LISTED RECORDS below:
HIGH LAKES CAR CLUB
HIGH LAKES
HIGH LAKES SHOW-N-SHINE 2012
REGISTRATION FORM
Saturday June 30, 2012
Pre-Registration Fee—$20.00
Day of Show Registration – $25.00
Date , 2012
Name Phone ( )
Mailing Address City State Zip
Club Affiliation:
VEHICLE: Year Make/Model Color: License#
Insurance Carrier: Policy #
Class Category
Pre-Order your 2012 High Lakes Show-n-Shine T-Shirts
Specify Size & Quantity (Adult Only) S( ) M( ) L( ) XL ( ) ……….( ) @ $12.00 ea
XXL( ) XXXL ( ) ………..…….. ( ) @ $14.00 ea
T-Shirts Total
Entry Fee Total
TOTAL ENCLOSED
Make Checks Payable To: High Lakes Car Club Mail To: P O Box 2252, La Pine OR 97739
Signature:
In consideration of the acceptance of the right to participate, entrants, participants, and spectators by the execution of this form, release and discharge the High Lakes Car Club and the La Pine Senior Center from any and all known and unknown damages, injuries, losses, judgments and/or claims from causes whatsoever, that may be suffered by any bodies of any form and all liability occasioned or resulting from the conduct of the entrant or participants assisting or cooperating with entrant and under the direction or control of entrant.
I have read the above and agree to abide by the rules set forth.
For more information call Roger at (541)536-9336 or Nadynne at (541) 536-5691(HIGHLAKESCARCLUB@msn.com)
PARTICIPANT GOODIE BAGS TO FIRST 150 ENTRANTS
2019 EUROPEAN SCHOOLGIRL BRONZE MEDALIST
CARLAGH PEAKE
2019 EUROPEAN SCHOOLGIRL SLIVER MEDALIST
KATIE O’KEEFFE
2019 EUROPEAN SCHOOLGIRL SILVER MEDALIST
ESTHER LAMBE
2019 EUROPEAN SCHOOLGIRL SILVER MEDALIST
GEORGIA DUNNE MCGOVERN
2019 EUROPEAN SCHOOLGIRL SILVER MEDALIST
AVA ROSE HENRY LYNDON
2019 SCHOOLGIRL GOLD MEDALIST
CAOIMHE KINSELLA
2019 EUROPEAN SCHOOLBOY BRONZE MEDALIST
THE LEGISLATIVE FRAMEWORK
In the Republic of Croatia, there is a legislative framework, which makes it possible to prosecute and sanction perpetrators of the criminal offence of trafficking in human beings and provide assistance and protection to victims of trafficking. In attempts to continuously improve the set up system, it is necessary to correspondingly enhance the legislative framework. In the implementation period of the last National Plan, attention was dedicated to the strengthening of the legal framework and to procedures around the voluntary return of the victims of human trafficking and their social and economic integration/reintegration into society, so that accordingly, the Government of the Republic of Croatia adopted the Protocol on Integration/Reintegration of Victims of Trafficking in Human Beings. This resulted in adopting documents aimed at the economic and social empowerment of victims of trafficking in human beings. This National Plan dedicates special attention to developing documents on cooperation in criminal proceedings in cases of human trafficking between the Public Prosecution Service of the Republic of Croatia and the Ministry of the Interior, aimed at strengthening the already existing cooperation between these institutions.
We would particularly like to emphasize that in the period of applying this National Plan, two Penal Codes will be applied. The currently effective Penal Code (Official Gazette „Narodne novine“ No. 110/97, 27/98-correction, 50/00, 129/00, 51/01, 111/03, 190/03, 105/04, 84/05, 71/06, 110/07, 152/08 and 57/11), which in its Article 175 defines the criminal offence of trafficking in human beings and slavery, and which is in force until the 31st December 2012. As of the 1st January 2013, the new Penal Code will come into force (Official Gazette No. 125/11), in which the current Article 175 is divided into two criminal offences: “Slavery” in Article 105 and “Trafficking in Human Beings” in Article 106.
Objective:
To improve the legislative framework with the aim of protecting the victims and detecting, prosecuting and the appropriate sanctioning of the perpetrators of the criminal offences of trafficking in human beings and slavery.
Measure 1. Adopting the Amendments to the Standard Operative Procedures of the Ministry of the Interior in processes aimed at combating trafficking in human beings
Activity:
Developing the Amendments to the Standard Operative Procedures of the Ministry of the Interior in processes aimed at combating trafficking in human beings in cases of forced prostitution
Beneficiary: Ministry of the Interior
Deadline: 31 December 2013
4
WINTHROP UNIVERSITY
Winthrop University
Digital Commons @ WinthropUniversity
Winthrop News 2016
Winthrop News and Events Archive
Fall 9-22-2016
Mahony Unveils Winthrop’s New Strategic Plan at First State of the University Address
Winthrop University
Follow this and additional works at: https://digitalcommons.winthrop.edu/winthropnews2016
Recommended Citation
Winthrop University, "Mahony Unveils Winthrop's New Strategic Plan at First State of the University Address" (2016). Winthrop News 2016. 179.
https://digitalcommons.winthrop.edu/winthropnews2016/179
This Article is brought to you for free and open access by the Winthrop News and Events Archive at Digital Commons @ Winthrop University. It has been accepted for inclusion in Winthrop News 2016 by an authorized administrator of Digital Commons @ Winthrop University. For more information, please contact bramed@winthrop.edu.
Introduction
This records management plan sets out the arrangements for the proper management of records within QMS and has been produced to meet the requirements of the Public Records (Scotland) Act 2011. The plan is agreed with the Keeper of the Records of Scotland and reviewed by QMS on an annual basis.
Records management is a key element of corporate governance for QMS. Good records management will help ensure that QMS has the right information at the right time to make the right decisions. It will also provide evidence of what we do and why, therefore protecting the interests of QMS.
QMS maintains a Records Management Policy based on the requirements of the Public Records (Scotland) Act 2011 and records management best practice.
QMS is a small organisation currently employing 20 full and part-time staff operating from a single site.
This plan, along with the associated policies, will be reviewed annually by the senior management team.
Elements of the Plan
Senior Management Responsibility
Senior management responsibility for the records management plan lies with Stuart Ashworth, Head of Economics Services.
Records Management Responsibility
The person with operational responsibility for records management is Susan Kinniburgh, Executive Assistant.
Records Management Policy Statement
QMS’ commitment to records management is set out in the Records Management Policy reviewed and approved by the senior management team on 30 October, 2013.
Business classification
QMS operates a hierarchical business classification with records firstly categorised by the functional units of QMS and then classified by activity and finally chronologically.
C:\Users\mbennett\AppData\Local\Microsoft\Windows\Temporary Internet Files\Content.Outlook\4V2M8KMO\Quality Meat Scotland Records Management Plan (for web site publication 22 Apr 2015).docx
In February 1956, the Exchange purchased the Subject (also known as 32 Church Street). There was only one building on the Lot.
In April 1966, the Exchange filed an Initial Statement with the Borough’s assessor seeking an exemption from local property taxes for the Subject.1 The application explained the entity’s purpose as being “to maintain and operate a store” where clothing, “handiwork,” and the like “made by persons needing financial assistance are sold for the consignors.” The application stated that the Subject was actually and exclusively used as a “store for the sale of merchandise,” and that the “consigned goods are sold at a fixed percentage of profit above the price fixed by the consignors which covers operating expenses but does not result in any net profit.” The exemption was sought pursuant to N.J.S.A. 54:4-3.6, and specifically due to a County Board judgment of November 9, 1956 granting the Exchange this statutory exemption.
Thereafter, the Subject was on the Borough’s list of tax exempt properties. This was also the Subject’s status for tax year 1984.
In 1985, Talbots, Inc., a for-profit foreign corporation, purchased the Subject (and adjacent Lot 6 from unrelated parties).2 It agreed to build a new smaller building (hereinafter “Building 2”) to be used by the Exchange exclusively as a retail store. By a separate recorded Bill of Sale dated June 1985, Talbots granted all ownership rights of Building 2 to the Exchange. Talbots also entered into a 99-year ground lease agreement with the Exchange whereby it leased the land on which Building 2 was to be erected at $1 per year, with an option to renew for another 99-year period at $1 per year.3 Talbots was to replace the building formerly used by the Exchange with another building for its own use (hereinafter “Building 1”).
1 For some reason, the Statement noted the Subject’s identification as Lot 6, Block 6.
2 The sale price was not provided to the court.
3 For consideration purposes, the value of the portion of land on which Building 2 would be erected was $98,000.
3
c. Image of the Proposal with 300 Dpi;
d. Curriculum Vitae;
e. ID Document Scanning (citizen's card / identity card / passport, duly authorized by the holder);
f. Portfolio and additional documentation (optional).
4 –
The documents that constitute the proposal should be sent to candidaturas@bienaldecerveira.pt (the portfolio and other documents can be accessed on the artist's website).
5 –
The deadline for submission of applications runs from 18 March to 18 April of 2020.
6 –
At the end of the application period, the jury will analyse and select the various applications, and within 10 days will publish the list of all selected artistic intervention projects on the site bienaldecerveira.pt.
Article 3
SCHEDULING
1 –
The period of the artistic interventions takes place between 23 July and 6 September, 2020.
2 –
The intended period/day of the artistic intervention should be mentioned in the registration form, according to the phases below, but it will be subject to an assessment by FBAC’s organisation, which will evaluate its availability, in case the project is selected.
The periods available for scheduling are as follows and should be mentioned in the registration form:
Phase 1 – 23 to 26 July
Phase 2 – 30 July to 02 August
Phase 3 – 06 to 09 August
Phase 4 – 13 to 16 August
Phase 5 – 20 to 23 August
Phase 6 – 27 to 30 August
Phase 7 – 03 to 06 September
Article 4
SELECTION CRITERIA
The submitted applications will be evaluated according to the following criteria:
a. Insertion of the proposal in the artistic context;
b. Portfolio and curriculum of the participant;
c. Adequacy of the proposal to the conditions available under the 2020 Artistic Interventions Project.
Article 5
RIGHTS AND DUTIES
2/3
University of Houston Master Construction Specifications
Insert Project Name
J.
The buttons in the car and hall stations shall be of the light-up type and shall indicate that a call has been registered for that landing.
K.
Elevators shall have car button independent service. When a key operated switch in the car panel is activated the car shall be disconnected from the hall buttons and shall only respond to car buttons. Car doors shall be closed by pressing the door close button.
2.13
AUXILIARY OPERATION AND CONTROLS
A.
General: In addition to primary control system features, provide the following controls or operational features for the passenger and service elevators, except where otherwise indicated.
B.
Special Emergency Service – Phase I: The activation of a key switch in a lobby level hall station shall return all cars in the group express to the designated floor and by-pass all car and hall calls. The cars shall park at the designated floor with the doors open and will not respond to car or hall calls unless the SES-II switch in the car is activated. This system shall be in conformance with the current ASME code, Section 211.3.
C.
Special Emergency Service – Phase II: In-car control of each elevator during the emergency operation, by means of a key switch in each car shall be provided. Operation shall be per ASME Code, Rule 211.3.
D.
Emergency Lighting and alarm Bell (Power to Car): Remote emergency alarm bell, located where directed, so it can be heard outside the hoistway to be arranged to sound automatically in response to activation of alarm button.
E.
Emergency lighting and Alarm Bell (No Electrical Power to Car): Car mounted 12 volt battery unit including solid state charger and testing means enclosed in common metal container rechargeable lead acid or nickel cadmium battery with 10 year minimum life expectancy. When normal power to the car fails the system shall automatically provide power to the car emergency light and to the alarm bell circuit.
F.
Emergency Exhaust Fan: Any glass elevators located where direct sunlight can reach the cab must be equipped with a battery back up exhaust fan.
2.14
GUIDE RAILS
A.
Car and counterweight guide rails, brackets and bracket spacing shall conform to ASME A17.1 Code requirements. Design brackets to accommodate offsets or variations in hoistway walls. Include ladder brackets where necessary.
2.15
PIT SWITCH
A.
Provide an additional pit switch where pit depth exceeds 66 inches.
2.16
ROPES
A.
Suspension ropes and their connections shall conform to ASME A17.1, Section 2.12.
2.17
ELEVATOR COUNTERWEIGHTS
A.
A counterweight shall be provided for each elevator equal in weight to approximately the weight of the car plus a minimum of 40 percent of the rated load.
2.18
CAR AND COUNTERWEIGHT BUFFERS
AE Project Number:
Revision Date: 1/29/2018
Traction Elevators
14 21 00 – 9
End of LISTED RECORDS.
### WORK TASK
Using the data above, tally each line that has the string "buttons" and report only the sum.

### ANSWER BOX
2